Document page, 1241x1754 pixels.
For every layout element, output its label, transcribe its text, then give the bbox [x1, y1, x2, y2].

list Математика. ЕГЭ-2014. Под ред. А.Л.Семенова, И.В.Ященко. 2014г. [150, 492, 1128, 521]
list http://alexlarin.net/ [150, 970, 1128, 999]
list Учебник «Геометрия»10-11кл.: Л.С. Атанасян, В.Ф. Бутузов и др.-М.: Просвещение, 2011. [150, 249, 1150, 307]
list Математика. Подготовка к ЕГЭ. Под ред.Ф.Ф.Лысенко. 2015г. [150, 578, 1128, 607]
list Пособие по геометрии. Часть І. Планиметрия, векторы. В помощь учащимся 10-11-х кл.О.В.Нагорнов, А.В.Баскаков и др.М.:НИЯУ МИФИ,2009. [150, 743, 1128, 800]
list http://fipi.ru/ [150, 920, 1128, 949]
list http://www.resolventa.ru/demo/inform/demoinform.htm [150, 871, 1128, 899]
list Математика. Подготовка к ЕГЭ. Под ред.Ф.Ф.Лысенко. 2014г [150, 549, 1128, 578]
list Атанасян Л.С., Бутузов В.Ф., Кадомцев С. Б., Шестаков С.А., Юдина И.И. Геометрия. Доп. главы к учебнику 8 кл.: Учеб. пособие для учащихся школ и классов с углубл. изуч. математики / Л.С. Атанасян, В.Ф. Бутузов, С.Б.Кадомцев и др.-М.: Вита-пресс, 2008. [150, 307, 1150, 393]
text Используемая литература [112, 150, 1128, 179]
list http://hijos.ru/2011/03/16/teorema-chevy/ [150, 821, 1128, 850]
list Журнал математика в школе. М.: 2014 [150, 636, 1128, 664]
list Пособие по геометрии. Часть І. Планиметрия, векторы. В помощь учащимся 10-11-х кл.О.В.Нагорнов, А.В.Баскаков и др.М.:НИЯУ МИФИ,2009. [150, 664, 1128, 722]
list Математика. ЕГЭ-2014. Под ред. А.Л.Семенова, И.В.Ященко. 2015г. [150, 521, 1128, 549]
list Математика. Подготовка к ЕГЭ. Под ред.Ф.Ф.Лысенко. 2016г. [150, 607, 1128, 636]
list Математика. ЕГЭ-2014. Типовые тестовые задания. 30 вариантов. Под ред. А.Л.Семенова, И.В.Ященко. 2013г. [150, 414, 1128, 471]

+--

Requirement: Give the data again in full, keeping every line as it was.

Expected answer:
Document page, 1241x1754 pixels.
For every layout element, output its label, transcribe its text, then give the bbox [x1, y1, x2, y2].

list Математика. ЕГЭ-2014. Под ред. А.Л.Семенова, И.В.Ященко. 2014г. [150, 492, 1128, 521]
list http://alexlarin.net/ [150, 970, 1128, 999]
list Учебник «Геометрия»10-11кл.: Л.С. Атанасян, В.Ф. Бутузов и др.-М.: Просвещение, 2011. [150, 249, 1150, 307]
list Математика. Подготовка к ЕГЭ. Под ред.Ф.Ф.Лысенко. 2015г. [150, 578, 1128, 607]
list Пособие по геометрии. Часть І. Планиметрия, векторы. В помощь учащимся 10-11-х кл.О.В.Нагорнов, А.В.Баскаков и др.М.:НИЯУ МИФИ,2009. [150, 743, 1128, 800]
list http://fipi.ru/ [150, 920, 1128, 949]
list http://www.resolventa.ru/demo/inform/demoinform.htm [150, 871, 1128, 899]
list Математика. Подготовка к ЕГЭ. Под ред.Ф.Ф.Лысенко. 2014г [150, 549, 1128, 578]
list Атанасян Л.С., Бутузов В.Ф., Кадомцев С. Б., Шестаков С.А., Юдина И.И. Геометрия. Доп. главы к учебнику 8 кл.: Учеб. пособие для учащихся школ и классов с углубл. изуч. математики / Л.С. Атанасян, В.Ф. Бутузов, С.Б.Кадомцев и др.-М.: Вита-пресс, 2008. [150, 307, 1150, 393]
text Используемая литература [112, 150, 1128, 179]
list http://hijos.ru/2011/03/16/teorema-chevy/ [150, 821, 1128, 850]
list Журнал математика в школе. М.: 2014 [150, 636, 1128, 664]
list Пособие по геометрии. Часть І. Планиметрия, векторы. В помощь учащимся 10-11-х кл.О.В.Нагорнов, А.В.Баскаков и др.М.:НИЯУ МИФИ,2009. [150, 664, 1128, 722]
list Математика. ЕГЭ-2014. Под ред. А.Л.Семенова, И.В.Ященко. 2015г. [150, 521, 1128, 549]
list Математика. Подготовка к ЕГЭ. Под ред.Ф.Ф.Лысенко. 2016г. [150, 607, 1128, 636]
list Математика. ЕГЭ-2014. Типовые тестовые задания. 30 вариантов. Под ред. А.Л.Семенова, И.В.Ященко. 2013г. [150, 414, 1128, 471]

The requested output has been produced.